→ What to produce
Note each line of the entries that includes "worn". Then copy those lines.

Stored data
--
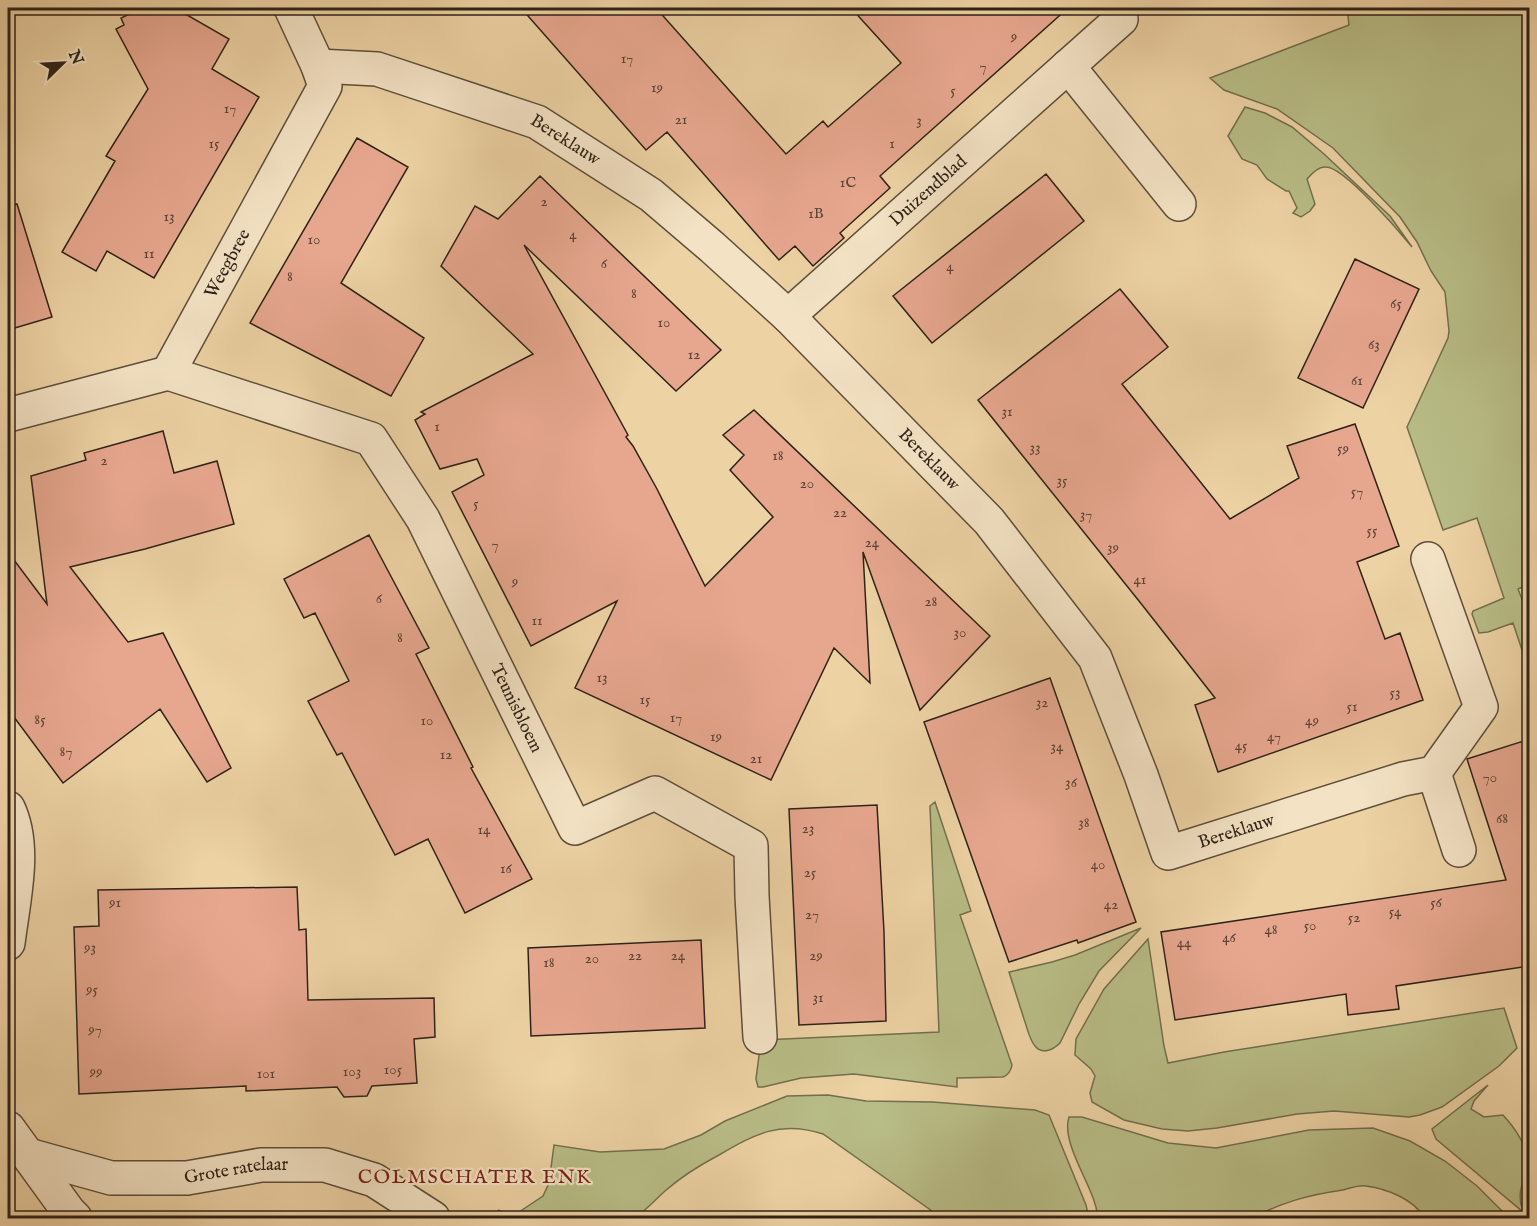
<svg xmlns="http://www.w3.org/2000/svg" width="1537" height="1226" font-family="'IM FELL English',serif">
<rect width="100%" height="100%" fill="#edd2a4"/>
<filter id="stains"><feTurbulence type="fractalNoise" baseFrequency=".00333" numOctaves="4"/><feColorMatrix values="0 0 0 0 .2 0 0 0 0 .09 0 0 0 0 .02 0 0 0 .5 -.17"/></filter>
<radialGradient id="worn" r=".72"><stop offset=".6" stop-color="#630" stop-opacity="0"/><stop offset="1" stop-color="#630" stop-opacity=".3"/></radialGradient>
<path fill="#b8bc86" stroke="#736f4e" stroke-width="1.5" d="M 1347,8 L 1529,8 L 1530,584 L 1518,589 L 1529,617 L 1529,671 L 1513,623 L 1488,632 L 1479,633 L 1472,614 L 1473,611 L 1504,598 L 1477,518 L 1443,530 L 1407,427 L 1448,338 L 1449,331 L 1445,292 L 1431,271 L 1417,242 L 1400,217 L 1333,148 L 1277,109 L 1224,90 L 1210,78 L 1349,25 Z
M 1245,107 L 1265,113 L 1292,127 L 1324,154 L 1390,216 L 1412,247 C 1399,231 1344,167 1326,167 C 1319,166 1312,173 1307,179 L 1315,204 L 1310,211 L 1301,217 L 1293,213 L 1297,208 L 1289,191 L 1286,191 L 1267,179 L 1257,165 L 1242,159 L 1228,136 Z
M 935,802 L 971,911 L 960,915 L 1012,1065 C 1011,1071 1008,1075 1003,1077 L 957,1078 L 957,1087 L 854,1074 L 801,1078 L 763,1087 L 758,1087 L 756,1079 L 761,1040 L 939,1032 L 930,806 Z
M 1141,928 L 1099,971 L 1079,1004 L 1060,1043 C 1053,1050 1042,1055 1035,1046 C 1029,1039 1027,1027 1024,1019 C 1019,1003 1014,988 1009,972 L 1052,962 L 1075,955 Z
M 1148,939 L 1164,1046 L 1168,1063 L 1224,1052 L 1504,1008 L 1517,1048 L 1499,1066 L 1442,1107 L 1420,1115 L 1409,1117 L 1334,1111 L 1297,1114 L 1217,1128 L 1188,1131 L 1162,1129 L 1124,1120 L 1092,1102 L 1090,1093 L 1095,1076 L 1091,1069 L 1075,1055 L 1076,1039 L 1104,989 Z
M 1488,1085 L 1474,1101 L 1471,1109 L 1484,1117 L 1503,1115 C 1515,1128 1531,1150 1527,1169 C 1524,1185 1518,1187 1521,1205 L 1527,1211 L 1529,1217 L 1436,1139 L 1432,1129 Z
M 828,1095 L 866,1101 L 933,1102 L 1035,1110 L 1049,1115 L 1086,1205 L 1089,1218 L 942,1218 L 823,1134 C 780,1120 755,1134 719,1155 C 700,1165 682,1176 665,1191 C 655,1200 646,1210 635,1218 L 507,1218 L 498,1210 L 513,1216 L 543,1196 L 549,1183 L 554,1145 L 600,1152 L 664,1149 L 701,1135 L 725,1121 L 787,1096 Z
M 1069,1117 L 1082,1117 L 1168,1143 L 1216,1148 L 1309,1130 L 1373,1128 L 1410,1141 L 1445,1161 L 1477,1186 L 1509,1218 L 1425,1218 C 1413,1199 1388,1189 1366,1186 C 1359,1185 1350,1188 1343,1190 C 1308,1195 1283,1202 1252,1218 L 1097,1218 C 1097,1214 1097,1209 1095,1204 C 1089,1181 1061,1141 1069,1117 Z"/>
<path fill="#e7a78f" stroke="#2e2217" stroke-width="1.5" d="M 142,8 L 175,8 L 229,39 L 212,69 L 259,97 L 154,278 L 107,251 L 96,271 L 62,252 L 115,161 L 106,156 L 148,89 L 116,29 L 124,25 L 121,18 Z
M 521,8 L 656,8 L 786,154 L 823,121 L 828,127 L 901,63 L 851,8 L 1068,8 L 880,176 L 890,188 L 840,233 L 844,238 L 813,266 L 795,246 L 779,260 L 667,132 L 646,150 Z
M 357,138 L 408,167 L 341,283 L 424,338 L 391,396 L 250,323 Z
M 1046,174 L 1084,221 L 932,343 L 893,296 Z
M 540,176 L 721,350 L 676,391 L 524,245 L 628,435 L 626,437 L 633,446 L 657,489 L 705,586 L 773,517 L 730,470 L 744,455 L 723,435 L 754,410 L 990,636 L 920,710 L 863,552 L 870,683 L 834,648 L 771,780 L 575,688 L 617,601 L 531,646 L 452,492 L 484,475 L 477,459 L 440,469 L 415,420 L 425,414 L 421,412 L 533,354 L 441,266 L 475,206 L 498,219 Z
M 17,204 L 52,317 L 8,330 L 8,206 Z
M 1355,259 L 1419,289 L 1363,408 L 1298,378 Z
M 1120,289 L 1168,347 L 1122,384 L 1230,519 L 1299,478 L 1287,446 L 1355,424 L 1399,546 L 1357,562 L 1385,639 L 1400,633 L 1423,700 L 1218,772 L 1195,705 L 1215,698 L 1143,606 L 978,400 Z
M 163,431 L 174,473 L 217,461 L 234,524 L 145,549 L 70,567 L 128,642 L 163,633 L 231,768 L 207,782 L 160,709 L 63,783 L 8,709 L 8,552 L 47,604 L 31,476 L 86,460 L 84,453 Z
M 369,535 L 429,648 L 416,654 L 473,767 L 471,768 L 532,879 L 465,913 L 428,839 L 395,855 L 342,753 L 337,755 L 308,701 L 349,681 L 315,613 L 304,618 L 284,579 Z
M 1050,678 L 1136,922 L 1078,943 L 1077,940 L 1009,962 L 924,722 Z
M 1530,739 L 1530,966 L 1396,986 L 1399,1009 L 1348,1015 L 1346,994 L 1175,1020 L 1161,932 L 1506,880 L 1467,759 Z
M 877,805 L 884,932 L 886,1021 L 799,1025 L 789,809 Z
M 297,887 L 299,930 L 306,929 L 308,1000 L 434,998 L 435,1037 L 414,1039 L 417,1083 L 372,1086 L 367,1096 L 344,1097 L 337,1087 L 246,1091 L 246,1086 L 79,1094 L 74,927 L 99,926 L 98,890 Z
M 701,940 L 705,1028 L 531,1036 L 528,948 Z"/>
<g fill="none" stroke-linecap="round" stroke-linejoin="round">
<g stroke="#5e4e3a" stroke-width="36">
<g id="minor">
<path id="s1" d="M 318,66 L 377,69 L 537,122 L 651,195 L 712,247 L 788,316 L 989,521 L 1095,658 L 1141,775 L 1168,853 L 1403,779 L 1434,773 L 1481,707 L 1428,559"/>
<path d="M 1068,66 L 1179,204"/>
<path id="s2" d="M 788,316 L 1121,19 L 1116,8"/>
<path id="s3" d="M 168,373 L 371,439 L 423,519 L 575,828 L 655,793 L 751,846 L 752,896 L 760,1037"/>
<path id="s4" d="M 8,415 L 168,373 L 325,86 L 318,66 L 291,8"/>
<path d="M 1434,773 L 1459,850"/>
<path d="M 8,808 C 27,847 13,901 8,943"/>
<path d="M 8,1128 L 69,1212 L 75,1218"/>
<path id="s5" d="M 28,1155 L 111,1178 L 187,1178 L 261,1165 L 325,1165 L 374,1180 L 433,1218"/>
</g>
</g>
<use href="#minor" stroke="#f3e2c4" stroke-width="33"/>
</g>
<g text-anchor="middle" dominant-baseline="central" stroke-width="4.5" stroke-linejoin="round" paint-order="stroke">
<g font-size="15" fill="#5c4335">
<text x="1014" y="36">9</text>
<text x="627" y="58">17</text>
<text x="983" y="66">7</text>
<text x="657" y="87">19</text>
<text x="953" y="90">5</text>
<text x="230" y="108">17</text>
<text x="681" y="119">21</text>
<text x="919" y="120">3</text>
<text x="214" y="143">15</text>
<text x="892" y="143">1</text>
<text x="848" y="182">1C</text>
<text x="544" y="201">2</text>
<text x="816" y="213">1B</text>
<text x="169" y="216">13</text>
<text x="573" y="234">4</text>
<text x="314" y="239">10</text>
<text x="149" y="253">11</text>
<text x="604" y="263">6</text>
<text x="950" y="266">4</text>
<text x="290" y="276">8</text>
<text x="634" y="293">8</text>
<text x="1396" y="303">65</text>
<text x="664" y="322">10</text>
<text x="1374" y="344">63</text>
<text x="694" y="354">12</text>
<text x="1357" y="380">61</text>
<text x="1007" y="411">31</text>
<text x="437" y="426">1</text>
<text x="1035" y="447">33</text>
<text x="1343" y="448">59</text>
<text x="778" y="455">18</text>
<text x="104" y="460">2</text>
<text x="1062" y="480">35</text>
<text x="807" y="483">20</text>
<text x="1357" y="491">57</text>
<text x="476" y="503">5</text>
<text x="840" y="512">22</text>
<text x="1086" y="514">37</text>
<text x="1372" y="530">55</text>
<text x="872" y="542">24</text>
<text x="495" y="544">7</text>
<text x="1113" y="547">39</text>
<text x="1140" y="579">41</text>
<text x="515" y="581">9</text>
<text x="379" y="598">6</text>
<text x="931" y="601">28</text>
<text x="537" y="620">11</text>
<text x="960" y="632">30</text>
<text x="400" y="637">8</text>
<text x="602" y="677">13</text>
<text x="1395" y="692">53</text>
<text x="645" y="699">15</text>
<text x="1042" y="702">32</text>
<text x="1352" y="706">51</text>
<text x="676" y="717">17</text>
<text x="40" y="719">85</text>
<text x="427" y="720">10</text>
<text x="1312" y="720">49</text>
<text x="716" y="736">19</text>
<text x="1274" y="736">47</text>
<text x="1241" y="745">45</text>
<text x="1057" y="746">34</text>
<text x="66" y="751">87</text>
<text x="446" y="754">12</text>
<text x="756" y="758">21</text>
<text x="1490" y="777">70</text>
<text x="1071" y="782">36</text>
<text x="1502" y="818">68</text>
<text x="1084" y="822">38</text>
<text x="808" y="828">23</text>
<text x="484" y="829">14</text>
<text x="1098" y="864">40</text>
<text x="506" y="868">16</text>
<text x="810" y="872">25</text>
<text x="115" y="902">91</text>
<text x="1436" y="902">56</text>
<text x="1111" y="904">42</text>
<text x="1395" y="911">54</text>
<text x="812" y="914">27</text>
<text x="1354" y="917">52</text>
<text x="1310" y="925">50</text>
<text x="1271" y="929">48</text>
<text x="1229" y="937">46</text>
<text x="1184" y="942">44</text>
<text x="90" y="947">93</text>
<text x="635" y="955">22</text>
<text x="678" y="955">24</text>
<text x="816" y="955">29</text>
<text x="592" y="958">20</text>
<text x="549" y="962">18</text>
<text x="92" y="989">95</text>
<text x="818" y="997">31</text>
<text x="95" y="1029">97</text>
<text x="393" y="1069">105</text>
<text x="96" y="1071">99</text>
<text x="352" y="1071">103</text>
<text x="266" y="1073">101</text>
</g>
<g font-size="18" fill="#2e2217" stroke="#f3e2c4">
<text stroke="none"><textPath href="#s1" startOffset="261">Bereklauw</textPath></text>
<text stroke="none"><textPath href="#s2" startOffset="188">Duizendblad</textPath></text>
<text stroke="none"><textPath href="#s4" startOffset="290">Weegbree</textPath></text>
<text stroke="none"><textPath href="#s1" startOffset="747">Bereklauw</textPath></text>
<text stroke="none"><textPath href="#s3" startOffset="520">Teunisbloem</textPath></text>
<text stroke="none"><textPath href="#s1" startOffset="1286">Bereklauw</textPath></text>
<text stroke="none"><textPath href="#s5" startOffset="212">Grote ratelaar</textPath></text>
</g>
<g font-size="20" letter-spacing="1.5" fill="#7a1f14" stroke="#f3e2c4">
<text x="475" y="1177">COLMSCHATER ENK</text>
</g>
</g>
<rect width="1537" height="1226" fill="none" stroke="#edd2a4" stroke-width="30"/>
<rect x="9" y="9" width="1519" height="1208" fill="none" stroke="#2e2217" stroke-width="3"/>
<rect x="15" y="15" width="1507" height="1196" fill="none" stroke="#2e2217" stroke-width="1.5"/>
<g transform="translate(63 63) rotate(66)" stroke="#f3e2c4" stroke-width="4.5" paint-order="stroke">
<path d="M0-4.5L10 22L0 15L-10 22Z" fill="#2e2217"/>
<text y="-9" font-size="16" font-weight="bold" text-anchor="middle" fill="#2e2217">N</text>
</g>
<rect width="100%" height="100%" filter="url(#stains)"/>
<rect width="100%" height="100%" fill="url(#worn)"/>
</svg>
--
→ Solution below
<radialGradient id="worn" r=".72"><stop offset=".6" stop-color="#630" stop-opacity="0"/><stop offset="1" stop-color="#630" stop-opacity=".3"/></radialGradient>
<rect width="100%" height="100%" fill="url(#worn)"/>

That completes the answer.